Ia menambahkan, upaya mewujudkan potensi perikanan udang sangat memerlukan kerjasama dari seluruh pihak terkait. Mulai dari pemerintah, pengusaha, akademisi, NGO, masyarakat nelayan, dan media massa.
“Semua pihak, termasuk media massa sangat berperan penting untuk mengawasi implementasi kajian dan kebijakan yang dihasilkan pemerintah. Sehingga dapat menciptakan kesejahteraan masyarakat, melalui pengelolaan perikanan berkelanjutan,” tandas Yanti.
Strategi Kebijakan
Sementara itu, Staf Khusus Menteri Kelautan dan Perikanan/Perencana Utama Bappenas Gellwynn Jusuf mengatakan, upaya mencapai potensi perikanan udang senilai Rp10 triliun/tahun harus memerhatikan pengelolaan perikanan udang secara berkelanjutan. Selain itu, juga harus menjaga ekosistem bio ekonomi secara benar.

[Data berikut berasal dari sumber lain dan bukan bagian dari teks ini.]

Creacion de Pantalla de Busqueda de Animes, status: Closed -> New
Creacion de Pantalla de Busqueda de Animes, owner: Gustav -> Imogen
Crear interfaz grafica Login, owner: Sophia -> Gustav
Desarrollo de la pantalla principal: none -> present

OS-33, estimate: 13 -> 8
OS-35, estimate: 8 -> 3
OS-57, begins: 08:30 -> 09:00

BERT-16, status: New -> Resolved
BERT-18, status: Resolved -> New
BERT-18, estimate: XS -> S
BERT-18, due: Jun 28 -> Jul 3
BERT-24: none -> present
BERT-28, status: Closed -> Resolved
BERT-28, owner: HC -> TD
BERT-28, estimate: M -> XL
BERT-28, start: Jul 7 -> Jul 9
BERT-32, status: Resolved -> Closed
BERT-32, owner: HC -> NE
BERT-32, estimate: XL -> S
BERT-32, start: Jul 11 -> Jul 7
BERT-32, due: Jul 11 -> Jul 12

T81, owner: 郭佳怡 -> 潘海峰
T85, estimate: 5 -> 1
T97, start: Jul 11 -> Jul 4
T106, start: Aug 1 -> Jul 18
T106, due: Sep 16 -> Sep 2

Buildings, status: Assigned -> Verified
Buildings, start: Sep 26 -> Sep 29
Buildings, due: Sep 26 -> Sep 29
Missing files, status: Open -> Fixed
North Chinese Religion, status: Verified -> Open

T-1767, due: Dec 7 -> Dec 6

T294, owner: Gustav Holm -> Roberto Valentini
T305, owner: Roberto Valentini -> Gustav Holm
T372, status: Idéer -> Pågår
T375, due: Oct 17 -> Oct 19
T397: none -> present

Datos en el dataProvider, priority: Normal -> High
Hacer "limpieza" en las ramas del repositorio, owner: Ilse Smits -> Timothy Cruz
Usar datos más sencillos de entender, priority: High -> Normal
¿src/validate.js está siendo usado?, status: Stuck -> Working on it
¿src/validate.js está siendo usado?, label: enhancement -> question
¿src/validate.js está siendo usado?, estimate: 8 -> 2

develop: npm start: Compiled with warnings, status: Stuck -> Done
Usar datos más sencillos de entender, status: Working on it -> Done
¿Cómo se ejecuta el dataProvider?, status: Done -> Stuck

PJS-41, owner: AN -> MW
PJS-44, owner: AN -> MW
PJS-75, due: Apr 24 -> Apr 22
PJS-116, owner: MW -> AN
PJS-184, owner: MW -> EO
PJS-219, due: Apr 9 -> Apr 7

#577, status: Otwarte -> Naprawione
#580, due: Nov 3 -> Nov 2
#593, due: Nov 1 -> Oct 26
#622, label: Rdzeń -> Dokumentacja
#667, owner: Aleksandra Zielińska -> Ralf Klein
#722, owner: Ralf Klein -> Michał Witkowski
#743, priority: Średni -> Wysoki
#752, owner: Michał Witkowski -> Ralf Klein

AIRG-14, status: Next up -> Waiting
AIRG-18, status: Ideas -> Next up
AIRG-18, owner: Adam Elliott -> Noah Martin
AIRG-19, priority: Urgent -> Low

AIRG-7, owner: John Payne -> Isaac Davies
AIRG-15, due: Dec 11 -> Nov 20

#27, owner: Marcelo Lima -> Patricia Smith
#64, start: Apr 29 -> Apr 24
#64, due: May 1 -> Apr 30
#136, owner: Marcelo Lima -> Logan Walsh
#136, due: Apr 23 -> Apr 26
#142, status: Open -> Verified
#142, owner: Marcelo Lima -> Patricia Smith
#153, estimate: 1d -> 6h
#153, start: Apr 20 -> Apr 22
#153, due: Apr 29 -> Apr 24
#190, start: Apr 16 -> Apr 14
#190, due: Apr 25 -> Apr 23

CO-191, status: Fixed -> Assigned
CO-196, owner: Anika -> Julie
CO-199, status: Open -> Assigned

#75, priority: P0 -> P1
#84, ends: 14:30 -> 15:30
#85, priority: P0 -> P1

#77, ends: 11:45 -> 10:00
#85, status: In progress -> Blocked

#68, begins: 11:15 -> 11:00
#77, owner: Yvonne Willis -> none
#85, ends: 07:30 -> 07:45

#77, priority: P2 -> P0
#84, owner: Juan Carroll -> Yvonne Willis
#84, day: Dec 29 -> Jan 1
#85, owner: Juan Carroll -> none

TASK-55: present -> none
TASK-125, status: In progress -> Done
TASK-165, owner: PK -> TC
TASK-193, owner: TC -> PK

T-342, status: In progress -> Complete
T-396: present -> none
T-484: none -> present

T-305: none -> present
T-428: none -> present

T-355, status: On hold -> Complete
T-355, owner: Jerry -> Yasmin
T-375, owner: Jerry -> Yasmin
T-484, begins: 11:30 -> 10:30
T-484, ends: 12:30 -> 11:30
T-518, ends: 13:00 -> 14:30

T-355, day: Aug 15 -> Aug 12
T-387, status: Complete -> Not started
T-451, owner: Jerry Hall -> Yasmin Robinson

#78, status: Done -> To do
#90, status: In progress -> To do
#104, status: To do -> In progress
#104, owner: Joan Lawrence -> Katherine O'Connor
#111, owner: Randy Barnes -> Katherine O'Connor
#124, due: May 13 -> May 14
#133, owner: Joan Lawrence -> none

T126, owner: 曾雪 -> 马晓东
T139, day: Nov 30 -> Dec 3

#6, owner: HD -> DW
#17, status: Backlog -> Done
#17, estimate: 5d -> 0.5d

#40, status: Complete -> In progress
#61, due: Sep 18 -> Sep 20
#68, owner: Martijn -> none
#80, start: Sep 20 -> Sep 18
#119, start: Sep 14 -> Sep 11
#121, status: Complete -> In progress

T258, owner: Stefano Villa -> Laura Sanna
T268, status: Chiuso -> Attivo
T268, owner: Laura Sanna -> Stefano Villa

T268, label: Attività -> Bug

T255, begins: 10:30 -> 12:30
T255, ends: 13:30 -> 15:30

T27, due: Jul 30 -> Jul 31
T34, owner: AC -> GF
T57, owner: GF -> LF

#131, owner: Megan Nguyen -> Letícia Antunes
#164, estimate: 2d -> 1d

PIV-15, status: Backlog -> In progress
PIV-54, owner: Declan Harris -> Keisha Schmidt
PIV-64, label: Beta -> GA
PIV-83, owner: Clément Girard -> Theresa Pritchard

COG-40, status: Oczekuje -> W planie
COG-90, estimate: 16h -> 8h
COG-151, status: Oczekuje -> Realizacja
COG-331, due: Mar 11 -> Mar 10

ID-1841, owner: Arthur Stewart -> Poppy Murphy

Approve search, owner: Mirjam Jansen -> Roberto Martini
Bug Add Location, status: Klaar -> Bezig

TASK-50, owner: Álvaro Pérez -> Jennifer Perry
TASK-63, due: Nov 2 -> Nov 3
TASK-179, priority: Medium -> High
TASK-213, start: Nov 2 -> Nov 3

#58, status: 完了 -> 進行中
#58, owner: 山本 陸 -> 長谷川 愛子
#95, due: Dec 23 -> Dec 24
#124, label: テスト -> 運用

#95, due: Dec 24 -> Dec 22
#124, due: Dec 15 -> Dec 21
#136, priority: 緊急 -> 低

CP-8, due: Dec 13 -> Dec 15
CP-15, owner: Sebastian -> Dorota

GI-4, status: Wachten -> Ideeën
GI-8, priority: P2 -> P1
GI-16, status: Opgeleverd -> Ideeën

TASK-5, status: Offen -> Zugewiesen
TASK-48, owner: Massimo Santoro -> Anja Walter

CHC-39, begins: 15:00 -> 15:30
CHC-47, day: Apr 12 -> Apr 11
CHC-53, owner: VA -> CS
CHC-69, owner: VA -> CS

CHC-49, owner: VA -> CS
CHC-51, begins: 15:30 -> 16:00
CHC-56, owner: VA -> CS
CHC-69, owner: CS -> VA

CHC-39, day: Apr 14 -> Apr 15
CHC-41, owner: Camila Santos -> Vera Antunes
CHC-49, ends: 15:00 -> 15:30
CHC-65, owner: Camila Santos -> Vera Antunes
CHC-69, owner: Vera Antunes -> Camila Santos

“Science itu akan memperkuat pengelolaan secara benar. Jangan terjebak bahwa kita kaya, tanpa ada pengelolaan yang benar. Sebab sekaya-kayanya kita kalau tidak dikelola dengan benar, maka kemungkinan udang bisa habis dan punah. Pengelolaan baik dan benar sesuai kaidah-kaidah yang berlaku, mutlak diwujudkan oleh semua pihak,” tegas Gellwynn.
PNBP Bukan Tujuan
Ia mengingatkan, bahwa tarif Penerimaan Negara Bukan Pajak (PNBP) bukan tujuan, namun merupakan instrumen pengelolaan Sumber Daya Ikan (SDI). Sehingga penerapan kebijakan dapat dioptimalkan mencapai target yang ditetapkan.
Ia mengusulkan 4 langkah yang dapat diterapkan sebagai strategi kebijakan. Pertama, diperlukan kajian/riset Pengelolaan WPP. Kedua, kapal wajib melaporkan data hasil tangkapan per hari, per lokasi. Ketiga, membangun Branding Udang Arafura. Dan keempat, membangun kemitraan Pemerintah-Industri Perikanan Udang.
“Nelayan juga perlu mendapatkan kesejahteraan dari kegiatan mereka, sehingga kebijakan bisa lebih implementatif di lapangan. Selesai menangkap udang, kita minta nelayan untuk melaporkan tangkapan mereka. Dengan demikian, pembangunan data base dapat diwujudkan secara optimal,” papar Gellwyn
Senada dengan itu, Peneliti IPB Bogor, Prof. Akhmad Fauzi mengatakan, resource rent tax merupakan komponen penting dalam pengelolaan perikanan karena bisa menjadi driving force terjadinya overexploitasi (OA). Namun di sisi lain bisa menjadi instrumen pengendalian keberlanjutan (MEY). Apalagi, penentuan resource rent tax atau RRT (PNBP) dalam perikanan sangat kompleks.